#### Objective:
Please reproduce the rows below with "Write out" substituted for every "Transcribe", leaving everything else unchanged.

* BEGIN Recorded information *

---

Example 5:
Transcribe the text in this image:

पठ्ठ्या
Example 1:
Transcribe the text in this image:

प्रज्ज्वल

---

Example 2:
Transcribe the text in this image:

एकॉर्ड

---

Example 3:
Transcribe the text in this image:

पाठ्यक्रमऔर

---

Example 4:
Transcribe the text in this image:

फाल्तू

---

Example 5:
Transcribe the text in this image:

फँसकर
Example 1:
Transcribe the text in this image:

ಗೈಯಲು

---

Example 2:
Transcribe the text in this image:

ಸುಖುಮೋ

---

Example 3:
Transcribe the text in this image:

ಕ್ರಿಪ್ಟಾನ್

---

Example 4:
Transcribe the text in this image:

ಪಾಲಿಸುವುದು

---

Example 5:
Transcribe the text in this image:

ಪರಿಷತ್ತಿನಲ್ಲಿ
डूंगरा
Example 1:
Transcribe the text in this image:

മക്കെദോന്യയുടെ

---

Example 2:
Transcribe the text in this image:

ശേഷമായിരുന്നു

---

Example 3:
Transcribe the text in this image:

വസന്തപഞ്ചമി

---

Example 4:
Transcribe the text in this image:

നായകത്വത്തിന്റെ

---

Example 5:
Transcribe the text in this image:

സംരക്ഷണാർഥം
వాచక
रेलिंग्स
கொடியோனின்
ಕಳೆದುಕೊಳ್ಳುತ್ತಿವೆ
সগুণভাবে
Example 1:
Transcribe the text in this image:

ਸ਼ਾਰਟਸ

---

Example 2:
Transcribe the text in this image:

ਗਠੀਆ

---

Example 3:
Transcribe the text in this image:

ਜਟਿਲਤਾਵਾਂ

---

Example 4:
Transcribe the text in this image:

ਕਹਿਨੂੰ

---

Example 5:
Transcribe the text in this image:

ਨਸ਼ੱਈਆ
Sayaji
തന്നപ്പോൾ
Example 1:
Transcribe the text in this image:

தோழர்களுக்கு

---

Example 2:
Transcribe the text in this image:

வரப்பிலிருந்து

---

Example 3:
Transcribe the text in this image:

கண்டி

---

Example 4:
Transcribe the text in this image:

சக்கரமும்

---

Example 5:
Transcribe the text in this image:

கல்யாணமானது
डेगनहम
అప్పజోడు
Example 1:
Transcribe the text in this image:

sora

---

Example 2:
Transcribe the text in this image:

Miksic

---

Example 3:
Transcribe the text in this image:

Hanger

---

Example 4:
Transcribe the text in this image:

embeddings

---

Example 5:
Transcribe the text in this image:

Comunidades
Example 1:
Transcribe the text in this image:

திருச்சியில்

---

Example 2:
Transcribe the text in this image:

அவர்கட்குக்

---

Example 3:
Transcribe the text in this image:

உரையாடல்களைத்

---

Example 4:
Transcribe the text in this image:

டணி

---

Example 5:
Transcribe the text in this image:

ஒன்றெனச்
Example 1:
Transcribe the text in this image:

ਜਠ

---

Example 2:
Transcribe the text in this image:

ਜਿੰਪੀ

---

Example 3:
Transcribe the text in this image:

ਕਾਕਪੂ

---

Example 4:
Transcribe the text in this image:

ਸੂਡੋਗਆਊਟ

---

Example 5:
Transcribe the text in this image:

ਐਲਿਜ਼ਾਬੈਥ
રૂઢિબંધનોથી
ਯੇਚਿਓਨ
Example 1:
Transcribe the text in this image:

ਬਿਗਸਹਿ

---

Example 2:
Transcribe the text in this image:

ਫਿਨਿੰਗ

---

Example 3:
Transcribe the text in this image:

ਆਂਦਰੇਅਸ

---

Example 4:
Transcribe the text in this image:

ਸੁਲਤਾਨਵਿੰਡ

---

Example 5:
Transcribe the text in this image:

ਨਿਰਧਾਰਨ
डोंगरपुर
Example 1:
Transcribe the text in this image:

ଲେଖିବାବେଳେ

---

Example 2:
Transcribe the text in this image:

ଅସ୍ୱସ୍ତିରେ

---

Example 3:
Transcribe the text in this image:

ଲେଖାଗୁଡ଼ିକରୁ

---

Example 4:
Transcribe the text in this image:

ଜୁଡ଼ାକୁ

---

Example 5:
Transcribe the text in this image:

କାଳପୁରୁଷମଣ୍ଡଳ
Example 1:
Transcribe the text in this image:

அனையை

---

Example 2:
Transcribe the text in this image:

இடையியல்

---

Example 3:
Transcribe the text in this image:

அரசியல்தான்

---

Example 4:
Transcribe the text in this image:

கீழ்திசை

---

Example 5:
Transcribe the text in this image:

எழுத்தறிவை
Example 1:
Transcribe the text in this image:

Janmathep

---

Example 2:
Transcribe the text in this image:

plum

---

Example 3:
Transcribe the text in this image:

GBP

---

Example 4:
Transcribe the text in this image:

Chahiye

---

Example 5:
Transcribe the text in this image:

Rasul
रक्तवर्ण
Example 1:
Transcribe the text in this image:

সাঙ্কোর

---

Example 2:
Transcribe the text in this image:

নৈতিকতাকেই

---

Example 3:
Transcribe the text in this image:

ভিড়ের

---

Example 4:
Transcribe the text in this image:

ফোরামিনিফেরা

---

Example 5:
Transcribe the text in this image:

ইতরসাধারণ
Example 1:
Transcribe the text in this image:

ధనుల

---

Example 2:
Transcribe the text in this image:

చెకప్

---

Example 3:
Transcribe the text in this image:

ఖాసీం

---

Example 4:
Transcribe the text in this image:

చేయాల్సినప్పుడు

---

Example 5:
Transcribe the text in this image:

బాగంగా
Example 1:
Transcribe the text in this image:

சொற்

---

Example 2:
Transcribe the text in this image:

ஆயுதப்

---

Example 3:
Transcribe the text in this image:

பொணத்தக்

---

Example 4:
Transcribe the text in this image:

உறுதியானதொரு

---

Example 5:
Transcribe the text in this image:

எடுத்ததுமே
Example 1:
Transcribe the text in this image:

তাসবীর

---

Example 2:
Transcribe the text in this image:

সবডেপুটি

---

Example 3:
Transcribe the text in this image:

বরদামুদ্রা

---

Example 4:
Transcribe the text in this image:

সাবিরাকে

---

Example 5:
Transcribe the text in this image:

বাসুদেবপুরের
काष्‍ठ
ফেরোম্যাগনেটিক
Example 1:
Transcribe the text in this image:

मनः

* END Recorded information *

#### Result of the exercise:
---

Example 5:
Write out the text in this image:

पठ्ठ्या
Example 1:
Write out the text in this image:

प्रज्ज्वल

---

Example 2:
Write out the text in this image:

एकॉर्ड

---

Example 3:
Write out the text in this image:

पाठ्यक्रमऔर

---

Example 4:
Write out the text in this image:

फाल्तू

---

Example 5:
Write out the text in this image:

फँसकर
Example 1:
Write out the text in this image:

ಗೈಯಲು

---

Example 2:
Write out the text in this image:

ಸುಖುಮೋ

---

Example 3:
Write out the text in this image:

ಕ್ರಿಪ್ಟಾನ್

---

Example 4:
Write out the text in this image:

ಪಾಲಿಸುವುದು

---

Example 5:
Write out the text in this image:

ಪರಿಷತ್ತಿನಲ್ಲಿ
डूंगरा
Example 1:
Write out the text in this image:

മക്കെദോന്യയുടെ

---

Example 2:
Write out the text in this image:

ശേഷമായിരുന്നു

---

Example 3:
Write out the text in this image:

വസന്തപഞ്ചമി

---

Example 4:
Write out the text in this image:

നായകത്വത്തിന്റെ

---

Example 5:
Write out the text in this image:

സംരക്ഷണാർഥം
వాచక
रेलिंग्स
கொடியோனின்
ಕಳೆದುಕೊಳ್ಳುತ್ತಿವೆ
সগুণভাবে
Example 1:
Write out the text in this image:

ਸ਼ਾਰਟਸ

---

Example 2:
Write out the text in this image:

ਗਠੀਆ

---

Example 3:
Write out the text in this image:

ਜਟਿਲਤਾਵਾਂ

---

Example 4:
Write out the text in this image:

ਕਹਿਨੂੰ

---

Example 5:
Write out the text in this image:

ਨਸ਼ੱਈਆ
Sayaji
തന്നപ്പോൾ
Example 1:
Write out the text in this image:

தோழர்களுக்கு

---

Example 2:
Write out the text in this image:

வரப்பிலிருந்து

---

Example 3:
Write out the text in this image:

கண்டி

---

Example 4:
Write out the text in this image:

சக்கரமும்

---

Example 5:
Write out the text in this image:

கல்யாணமானது
डेगनहम
అప్పజోడు
Example 1:
Write out the text in this image:

sora

---

Example 2:
Write out the text in this image:

Miksic

---

Example 3:
Write out the text in this image:

Hanger

---

Example 4:
Write out the text in this image:

embeddings

---

Example 5:
Write out the text in this image:

Comunidades
Example 1:
Write out the text in this image:

திருச்சியில்

---

Example 2:
Write out the text in this image:

அவர்கட்குக்

---

Example 3:
Write out the text in this image:

உரையாடல்களைத்

---

Example 4:
Write out the text in this image:

டணி

---

Example 5:
Write out the text in this image:

ஒன்றெனச்
Example 1:
Write out the text in this image:

ਜਠ

---

Example 2:
Write out the text in this image:

ਜਿੰਪੀ

---

Example 3:
Write out the text in this image:

ਕਾਕਪੂ

---

Example 4:
Write out the text in this image:

ਸੂਡੋਗਆਊਟ

---

Example 5:
Write out the text in this image:

ਐਲਿਜ਼ਾਬੈਥ
રૂઢિબંધનોથી
ਯੇਚਿਓਨ
Example 1:
Write out the text in this image:

ਬਿਗਸਹਿ

---

Example 2:
Write out the text in this image:

ਫਿਨਿੰਗ

---

Example 3:
Write out the text in this image:

ਆਂਦਰੇਅਸ

---

Example 4:
Write out the text in this image:

ਸੁਲਤਾਨਵਿੰਡ

---

Example 5:
Write out the text in this image:

ਨਿਰਧਾਰਨ
डोंगरपुर
Example 1:
Write out the text in this image:

ଲେଖିବାବେଳେ

---

Example 2:
Write out the text in this image:

ଅସ୍ୱସ୍ତିରେ

---

Example 3:
Write out the text in this image:

ଲେଖାଗୁଡ଼ିକରୁ

---

Example 4:
Write out the text in this image:

ଜୁଡ଼ାକୁ

---

Example 5:
Write out the text in this image:

କାଳପୁରୁଷମଣ୍ଡଳ
Example 1:
Write out the text in this image:

அனையை

---

Example 2:
Write out the text in this image:

இடையியல்

---

Example 3:
Write out the text in this image:

அரசியல்தான்

---

Example 4:
Write out the text in this image:

கீழ்திசை

---

Example 5:
Write out the text in this image:

எழுத்தறிவை
Example 1:
Write out the text in this image:

Janmathep

---

Example 2:
Write out the text in this image:

plum

---

Example 3:
Write out the text in this image:

GBP

---

Example 4:
Write out the text in this image:

Chahiye

---

Example 5:
Write out the text in this image:

Rasul
रक्तवर्ण
Example 1:
Write out the text in this image:

সাঙ্কোর

---

Example 2:
Write out the text in this image:

নৈতিকতাকেই

---

Example 3:
Write out the text in this image:

ভিড়ের

---

Example 4:
Write out the text in this image:

ফোরামিনিফেরা

---

Example 5:
Write out the text in this image:

ইতরসাধারণ
Example 1:
Write out the text in this image:

ధనుల

---

Example 2:
Write out the text in this image:

చెకప్

---

Example 3:
Write out the text in this image:

ఖాసీం

---

Example 4:
Write out the text in this image:

చేయాల్సినప్పుడు

---

Example 5:
Write out the text in this image:

బాగంగా
Example 1:
Write out the text in this image:

சொற்

---

Example 2:
Write out the text in this image:

ஆயுதப்

---

Example 3:
Write out the text in this image:

பொணத்தக்

---

Example 4:
Write out the text in this image:

உறுதியானதொரு

---

Example 5:
Write out the text in this image:

எடுத்ததுமே
Example 1:
Write out the text in this image:

তাসবীর

---

Example 2:
Write out the text in this image:

সবডেপুটি

---

Example 3:
Write out the text in this image:

বরদামুদ্রা

---

Example 4:
Write out the text in this image:

সাবিরাকে

---

Example 5:
Write out the text in this image:

বাসুদেবপুরের
काष्‍ठ
ফেরোম্যাগনেটিক
Example 1:
Write out the text in this image:

मनः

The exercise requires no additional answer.